> [Document images with source code]
────
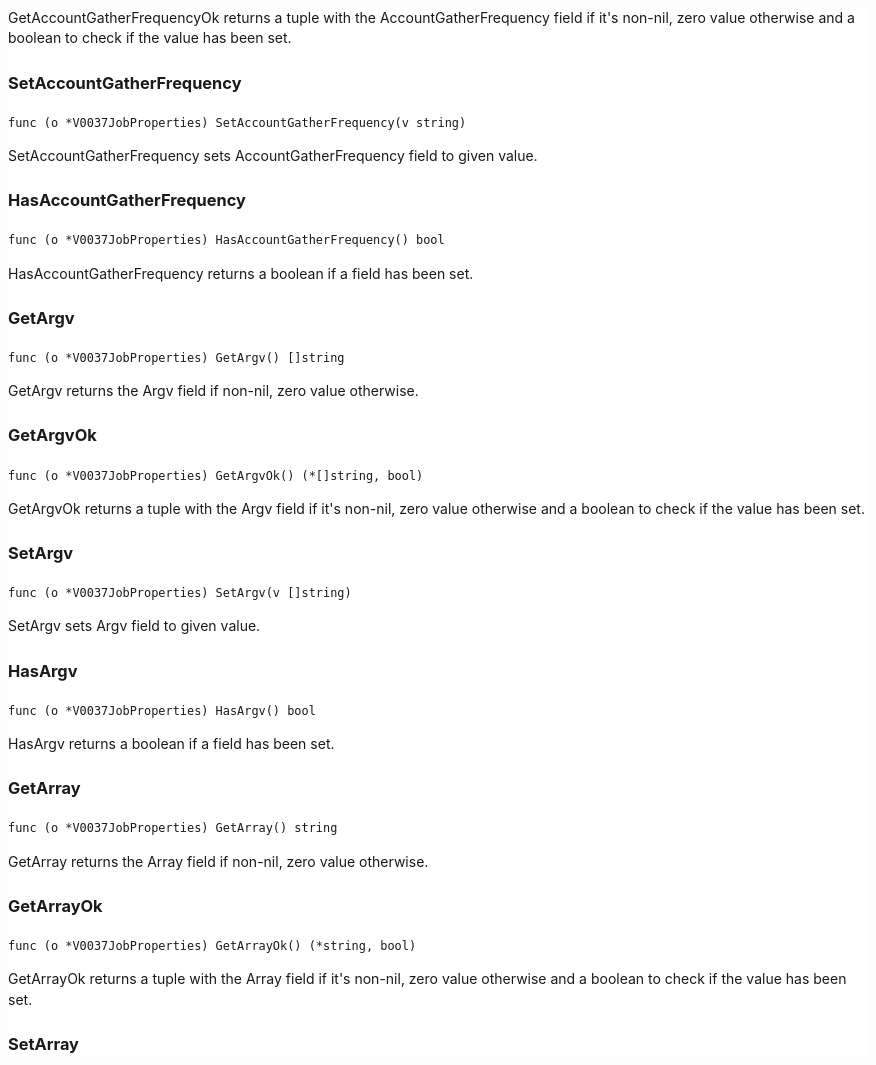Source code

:GetAccountGatherFrequencyOk returns a tuple with the AccountGatherFrequency field if it's non-nil, zero value otherwise
and a boolean to check if the value has been set.

### SetAccountGatherFrequency

`func (o *V0037JobProperties) SetAccountGatherFrequency(v string)`

SetAccountGatherFrequency sets AccountGatherFrequency field to given value.

### HasAccountGatherFrequency

`func (o *V0037JobProperties) HasAccountGatherFrequency() bool`

HasAccountGatherFrequency returns a boolean if a field has been set.

### GetArgv

`func (o *V0037JobProperties) GetArgv() []string`

GetArgv returns the Argv field if non-nil, zero value otherwise.

### GetArgvOk

`func (o *V0037JobProperties) GetArgvOk() (*[]string, bool)`

GetArgvOk returns a tuple with the Argv field if it's non-nil, zero value otherwise
and a boolean to check if the value has been set.

### SetArgv

`func (o *V0037JobProperties) SetArgv(v []string)`

SetArgv sets Argv field to given value.

### HasArgv

`func (o *V0037JobProperties) HasArgv() bool`

HasArgv returns a boolean if a field has been set.

### GetArray

`func (o *V0037JobProperties) GetArray() string`

GetArray returns the Array field if non-nil, zero value otherwise.

### GetArrayOk

`func (o *V0037JobProperties) GetArrayOk() (*string, bool)`

GetArrayOk returns a tuple with the Array field if it's non-nil, zero value otherwise
and a boolean to check if the value has been set.

### SetArray
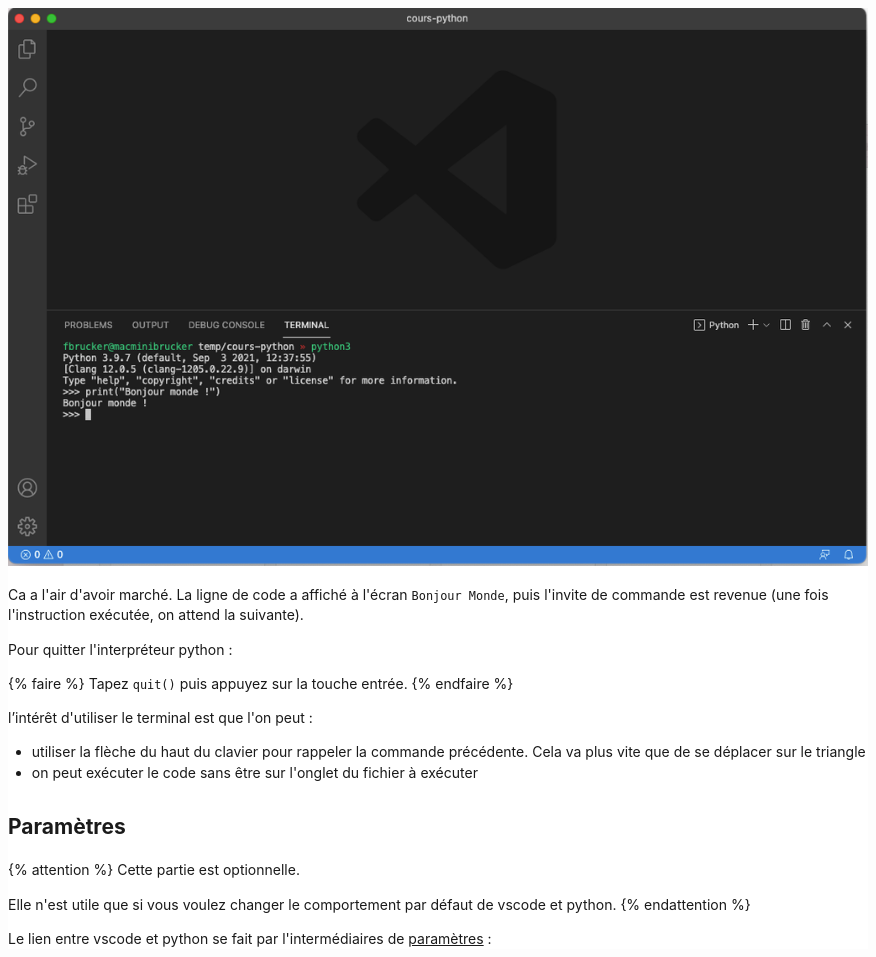 ![hello world](python-hello-world-interpreteur.png)

Ca a l'air d'avoir marché. La ligne de code a affiché à l'écran `Bonjour Monde`, puis l'invite de commande est revenue (une fois l'instruction exécutée, on attend la suivante).

Pour quitter l'interpréteur python :

{% faire %}
Tapez `quit()` puis appuyez sur la touche entrée.
{% endfaire %}

l’intérêt d'utiliser le terminal est que l'on peut :

* utiliser la flèche du haut du clavier pour rappeler la commande précédente. Cela va plus vite que de se déplacer sur le triangle
* on peut exécuter le code sans être sur l'onglet du fichier à exécuter

## Paramètres

{% attention %}
Cette partie est optionnelle.

Elle n'est utile que si vous voulez changer le comportement par défaut de vscode et python.
{% endattention %}

Le lien entre vscode et python se fait par l'intermédiaires de [paramètres](https://code.visualstudio.com/docs/getstarted/settings) :
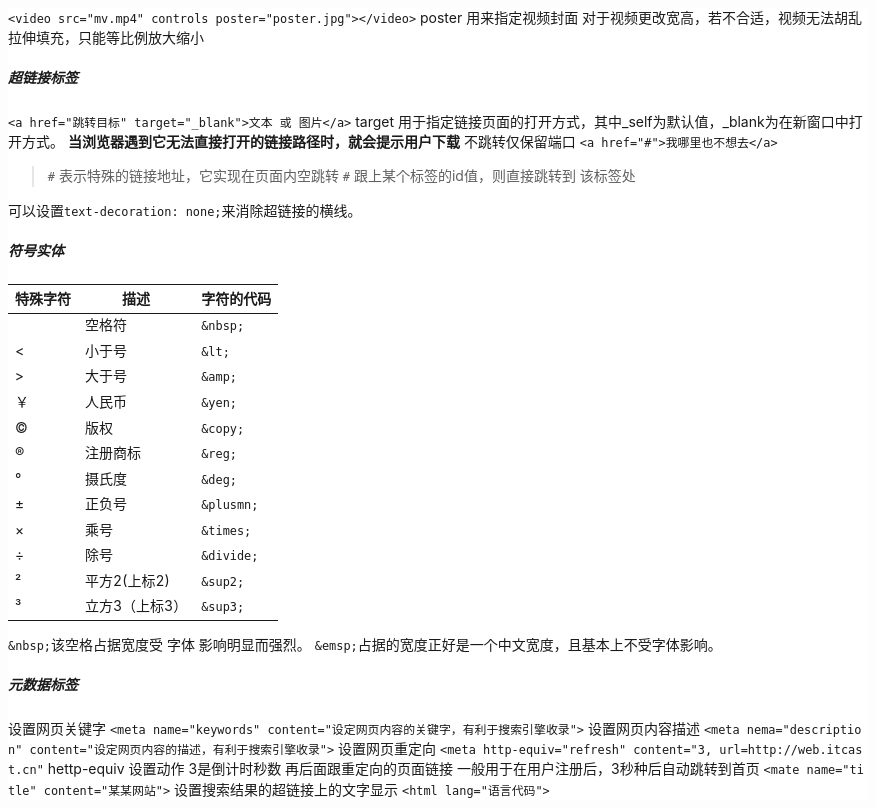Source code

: `<video src="mv.mp4" controls poster="poster.jpg"></video>`
poster	用来指定视频封面
对于视频更改宽高，若不合适，视频无法胡乱拉伸填充，只能等比例放大缩小

##### 超链接标签

`<a href="跳转目标" target="_blank">文本 或 图片</a>` 
target	用于指定链接页面的打开方式，其中_self为默认值，_blank为在新窗口中打开方式。
**当浏览器遇到它无法直接打开的链接路径时，就会提示用户下载**
不跳转仅保留端口	`<a href="#">我哪里也不想去</a>`

> `#` 表示特殊的链接地址，它实现在页面内空跳转
> `#` 跟上某个标签的id值，则直接跳转到 该标签处

可以设置`text-decoration: none;`来消除超链接的横线。

##### 符号实体

| 特殊字符 | 描述           | 字符的代码 |
| -------- | -------------- | ---------- |
|          | 空格符         | `&nbsp;`   |
| <        | 小于号         | `&lt;`     |
| >        | 大于号         | `&amp;`    |
| ￥       | 人民币         | `&yen;`    |
| &copy;   | 版权           | `&copy;`   |
| &reg;    | 注册商标       | `&reg;`    |
| &deg;    | 摄氏度         | `&deg;`    |
| &plusmn; | 正负号         | `&plusmn;` |
| &times;  | 乘号           | `&times;`  |
| &divide; | 除号           | `&divide;` |
| &sup2;   | 平方2(上标2)   | `&sup2;`   |
| &sup3;   | 立方3（上标3） | `&sup3;`   |

`&nbsp;`该空格占据宽度受 字体 影响明显而强烈。
`&emsp;`占据的宽度正好是一个中文宽度，且基本上不受字体影响。

##### 元数据标签

设置网页关键字
`<meta name="keywords" content="设定网页内容的关键字，有利于搜索引擎收录">`
设置网页内容描述
`<meta nema="description" content="设定网页内容的描述，有利于搜索引擎收录">`
设置网页重定向
`<meta http-equiv="refresh" content="3, url=http://web.itcast.cn"`
hettp-equiv	设置动作
3是倒计时秒数	再后面跟重定向的页面链接
一般用于在用户注册后，3秒种后自动跳转到首页
`<mate name="title" content="某某网站">`
设置搜索结果的超链接上的文字显示
`<html lang="语言代码">`
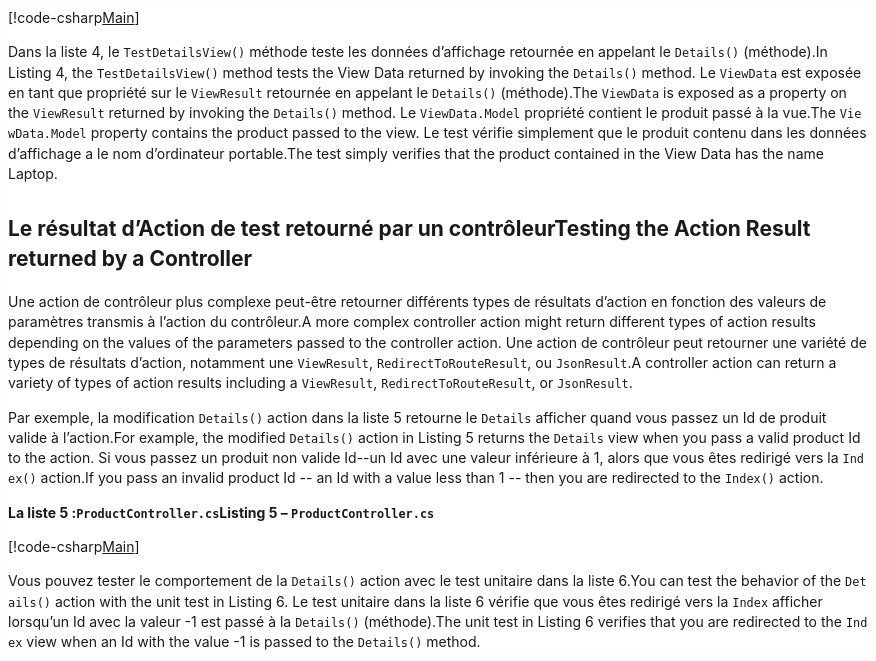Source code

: [!code-csharp[Main](creating-unit-tests-for-asp-net-mvc-applications-cs/samples/sample6.cs)]

<span data-ttu-id="2bbf4-155">Dans la liste 4, le `TestDetailsView()` méthode teste les données d’affichage retournée en appelant le `Details()` (méthode).</span><span class="sxs-lookup"><span data-stu-id="2bbf4-155">In Listing 4, the `TestDetailsView()` method tests the View Data returned by invoking the `Details()` method.</span></span> <span data-ttu-id="2bbf4-156">Le `ViewData` est exposée en tant que propriété sur le `ViewResult` retournée en appelant le `Details()` (méthode).</span><span class="sxs-lookup"><span data-stu-id="2bbf4-156">The `ViewData` is exposed as a property on the `ViewResult` returned by invoking the `Details()` method.</span></span> <span data-ttu-id="2bbf4-157">Le `ViewData.Model` propriété contient le produit passé à la vue.</span><span class="sxs-lookup"><span data-stu-id="2bbf4-157">The `ViewData.Model` property contains the product passed to the view.</span></span> <span data-ttu-id="2bbf4-158">Le test vérifie simplement que le produit contenu dans les données d’affichage a le nom d’ordinateur portable.</span><span class="sxs-lookup"><span data-stu-id="2bbf4-158">The test simply verifies that the product contained in the View Data has the name Laptop.</span></span>

## <a name="testing-the-action-result-returned-by-a-controller"></a><span data-ttu-id="2bbf4-159">Le résultat d’Action de test retourné par un contrôleur</span><span class="sxs-lookup"><span data-stu-id="2bbf4-159">Testing the Action Result returned by a Controller</span></span>

<span data-ttu-id="2bbf4-160">Une action de contrôleur plus complexe peut-être retourner différents types de résultats d’action en fonction des valeurs de paramètres transmis à l’action du contrôleur.</span><span class="sxs-lookup"><span data-stu-id="2bbf4-160">A more complex controller action might return different types of action results depending on the values of the parameters passed to the controller action.</span></span> <span data-ttu-id="2bbf4-161">Une action de contrôleur peut retourner une variété de types de résultats d’action, notamment une `ViewResult`, `RedirectToRouteResult`, ou `JsonResult`.</span><span class="sxs-lookup"><span data-stu-id="2bbf4-161">A controller action can return a variety of types of action results including a `ViewResult`, `RedirectToRouteResult`, or `JsonResult`.</span></span>

<span data-ttu-id="2bbf4-162">Par exemple, la modification `Details()` action dans la liste 5 retourne le `Details` afficher quand vous passez un Id de produit valide à l’action.</span><span class="sxs-lookup"><span data-stu-id="2bbf4-162">For example, the modified `Details()` action in Listing 5 returns the `Details` view when you pass a valid product Id to the action.</span></span> <span data-ttu-id="2bbf4-163">Si vous passez un produit non valide Id--un Id avec une valeur inférieure à 1, alors que vous êtes redirigé vers la `Index()` action.</span><span class="sxs-lookup"><span data-stu-id="2bbf4-163">If you pass an invalid product Id -- an Id with a value less than 1 -- then you are redirected to the `Index()` action.</span></span>

<span data-ttu-id="2bbf4-164">**La liste 5 :`ProductController.cs`**</span><span class="sxs-lookup"><span data-stu-id="2bbf4-164">**Listing 5 – `ProductController.cs`**</span></span>

[!code-csharp[Main](creating-unit-tests-for-asp-net-mvc-applications-cs/samples/sample7.cs)]

<span data-ttu-id="2bbf4-165">Vous pouvez tester le comportement de la `Details()` action avec le test unitaire dans la liste 6.</span><span class="sxs-lookup"><span data-stu-id="2bbf4-165">You can test the behavior of the `Details()` action with the unit test in Listing 6.</span></span> <span data-ttu-id="2bbf4-166">Le test unitaire dans la liste 6 vérifie que vous êtes redirigé vers la `Index` afficher lorsqu’un Id avec la valeur -1 est passé à la `Details()` (méthode).</span><span class="sxs-lookup"><span data-stu-id="2bbf4-166">The unit test in Listing 6 verifies that you are redirected to the `Index` view when an Id with the value -1 is passed to the `Details()` method.</span></span>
────
> [Exercise requirements] Your task is to repeat exactly the lines from the beginning of the data to the line that contains "### HasAccountGatherFrequency", both ends included, leaving out pictures.

> [Written answer]
Source code

:GetAccountGatherFrequencyOk returns a tuple with the AccountGatherFrequency field if it's non-nil, zero value otherwise
and a boolean to check if the value has been set.

### SetAccountGatherFrequency

`func (o *V0037JobProperties) SetAccountGatherFrequency(v string)`

SetAccountGatherFrequency sets AccountGatherFrequency field to given value.

### HasAccountGatherFrequency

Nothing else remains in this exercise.